Dr. Stuart Himmelstein, left, has spent every night

Dr. Stuart Himmelstein, left, has spent every night of the past five years on dialysis. His friend Mary Milchikier is trying to help him spread the word. Credit: TNS / Joanie Cox-Henry

Dr. Stuart Himmelstein has spent every night of the past five years on dialysis. Since learning he had a rare form of kidney disease, the primary care physician with a private practice in Delray Beach has been on the deceased donor transplant list with no success. So he decided to create a Facebook page titled “New Kidney for Stu.”

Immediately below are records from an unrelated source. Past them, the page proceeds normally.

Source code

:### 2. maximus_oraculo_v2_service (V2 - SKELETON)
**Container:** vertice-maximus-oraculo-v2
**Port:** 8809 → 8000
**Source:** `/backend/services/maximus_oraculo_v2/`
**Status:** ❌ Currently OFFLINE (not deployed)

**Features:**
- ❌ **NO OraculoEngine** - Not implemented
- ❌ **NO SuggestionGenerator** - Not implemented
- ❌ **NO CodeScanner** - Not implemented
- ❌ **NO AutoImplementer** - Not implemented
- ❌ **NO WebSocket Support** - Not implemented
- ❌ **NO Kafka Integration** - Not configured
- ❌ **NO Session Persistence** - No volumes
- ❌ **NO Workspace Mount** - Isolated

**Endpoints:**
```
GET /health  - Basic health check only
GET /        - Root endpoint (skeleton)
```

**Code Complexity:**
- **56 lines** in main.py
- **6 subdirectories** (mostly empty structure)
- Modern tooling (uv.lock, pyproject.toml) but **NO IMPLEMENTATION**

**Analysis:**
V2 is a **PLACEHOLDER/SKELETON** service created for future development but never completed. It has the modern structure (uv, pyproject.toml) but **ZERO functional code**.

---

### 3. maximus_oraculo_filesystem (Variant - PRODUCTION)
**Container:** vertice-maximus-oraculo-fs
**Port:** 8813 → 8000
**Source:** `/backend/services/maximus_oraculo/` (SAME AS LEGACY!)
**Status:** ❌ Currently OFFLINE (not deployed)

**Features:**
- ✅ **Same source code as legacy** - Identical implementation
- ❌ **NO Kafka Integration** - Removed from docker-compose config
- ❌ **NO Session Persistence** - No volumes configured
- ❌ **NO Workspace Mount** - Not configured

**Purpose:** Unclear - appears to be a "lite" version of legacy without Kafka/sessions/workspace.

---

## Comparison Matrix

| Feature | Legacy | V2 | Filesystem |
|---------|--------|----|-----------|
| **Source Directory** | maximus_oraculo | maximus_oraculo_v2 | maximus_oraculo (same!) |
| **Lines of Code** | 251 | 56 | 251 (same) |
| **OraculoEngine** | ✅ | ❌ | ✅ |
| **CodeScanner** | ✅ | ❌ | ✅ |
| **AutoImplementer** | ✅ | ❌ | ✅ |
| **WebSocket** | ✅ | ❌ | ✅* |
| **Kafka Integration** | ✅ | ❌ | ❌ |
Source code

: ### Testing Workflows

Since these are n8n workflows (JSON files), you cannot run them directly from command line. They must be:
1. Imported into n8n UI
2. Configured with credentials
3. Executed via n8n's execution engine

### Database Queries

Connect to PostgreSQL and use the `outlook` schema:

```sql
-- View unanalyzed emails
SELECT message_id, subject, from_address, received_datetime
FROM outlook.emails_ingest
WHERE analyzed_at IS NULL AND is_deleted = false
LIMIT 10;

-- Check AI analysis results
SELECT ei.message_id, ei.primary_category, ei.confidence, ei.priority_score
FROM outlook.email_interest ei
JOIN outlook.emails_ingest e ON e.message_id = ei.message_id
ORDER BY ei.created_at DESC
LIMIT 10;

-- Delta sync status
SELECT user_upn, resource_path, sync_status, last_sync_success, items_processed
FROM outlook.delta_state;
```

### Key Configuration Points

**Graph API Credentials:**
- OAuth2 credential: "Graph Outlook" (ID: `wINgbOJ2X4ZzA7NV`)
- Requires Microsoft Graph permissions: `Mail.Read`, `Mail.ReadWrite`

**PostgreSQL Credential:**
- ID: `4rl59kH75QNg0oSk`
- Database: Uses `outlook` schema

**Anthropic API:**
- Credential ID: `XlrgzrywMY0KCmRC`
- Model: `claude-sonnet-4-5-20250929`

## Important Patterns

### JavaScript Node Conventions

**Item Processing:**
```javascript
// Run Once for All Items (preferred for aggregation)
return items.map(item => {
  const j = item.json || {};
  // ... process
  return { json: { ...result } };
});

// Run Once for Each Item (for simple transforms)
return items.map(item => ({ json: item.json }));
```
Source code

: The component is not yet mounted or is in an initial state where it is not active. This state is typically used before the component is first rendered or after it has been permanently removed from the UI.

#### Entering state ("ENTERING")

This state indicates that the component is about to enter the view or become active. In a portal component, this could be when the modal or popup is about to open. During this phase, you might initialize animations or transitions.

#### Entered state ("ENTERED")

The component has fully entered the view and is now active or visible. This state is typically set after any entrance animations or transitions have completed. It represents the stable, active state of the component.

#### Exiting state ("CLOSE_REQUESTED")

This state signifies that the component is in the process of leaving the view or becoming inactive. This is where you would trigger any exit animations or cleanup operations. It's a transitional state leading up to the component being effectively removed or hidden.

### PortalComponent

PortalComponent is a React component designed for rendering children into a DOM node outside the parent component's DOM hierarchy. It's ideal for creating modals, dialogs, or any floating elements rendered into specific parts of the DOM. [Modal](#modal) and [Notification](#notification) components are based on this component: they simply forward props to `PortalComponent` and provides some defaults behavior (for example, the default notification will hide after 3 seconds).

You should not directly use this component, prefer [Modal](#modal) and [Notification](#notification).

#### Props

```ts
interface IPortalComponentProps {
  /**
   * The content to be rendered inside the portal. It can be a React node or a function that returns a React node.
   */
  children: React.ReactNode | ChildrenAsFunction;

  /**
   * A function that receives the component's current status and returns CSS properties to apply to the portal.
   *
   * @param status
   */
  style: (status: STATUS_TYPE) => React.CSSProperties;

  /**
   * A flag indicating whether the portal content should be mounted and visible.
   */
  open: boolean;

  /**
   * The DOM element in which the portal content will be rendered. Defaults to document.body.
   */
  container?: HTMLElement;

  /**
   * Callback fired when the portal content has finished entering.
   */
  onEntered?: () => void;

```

Himmelstein, who started the page in June 2016, has seen a surge in likes on his page after a local news station ran a segment on his plight. “Since the segment aired, 19 people have reached out to contact me,” he said. “I was diagnosed in 2012 with tuberous sclerosis, which is a congenital abnormality. The sooner I get a kidney, the better. My energy levels are definitely down, and if I’m healthier, I can continue to help others.”

Having to explain to his 90-year-old mother that he needs a kidney is heart-wrenching for Himmelstein, who has been practicing medicine for 30 years and is affiliated with Delray Medical Center.

“I have had the sweetest people, including an 85-year-old man, try to help me find a kidney,” he said. “I have to help my own mother understand why she can’t give her baby a kidney.”

His sister works in Manhattan, and he said friends and relatives in New York have been sharing his Facebook page. “Anyone who potentially wants to be a donor has to undergo a screening process,” Himmelstein, 58, said. “I’ve gotten close a few times where a donor was going to give me a kidney, but then they had to back out for personal or medical reasons.”

His friend Mary Milchikier is also trying to help spread the word. Milchikier, an employee at Delray Medical Center, donated a kidney to her brother-in-law. Milchikier said she wishes she had been born with three kidneys so she could give one to Himmelstein. “My husband had to have a liver transplant so I am very familiar with the donor and recipient process and I learned everything I could about transplants,” Milchikier said.

A healthy person can live a normal life with just one kidney. Now she makes sure to drink at least two liters of water a day and monitors her sugar and protein intake. “I have a special place in my heart for those in need of organ transplants, and I really hope Stu gets a kidney,” Milchikier said. “I wanted to pay it forward after everything I watched my husband go through.”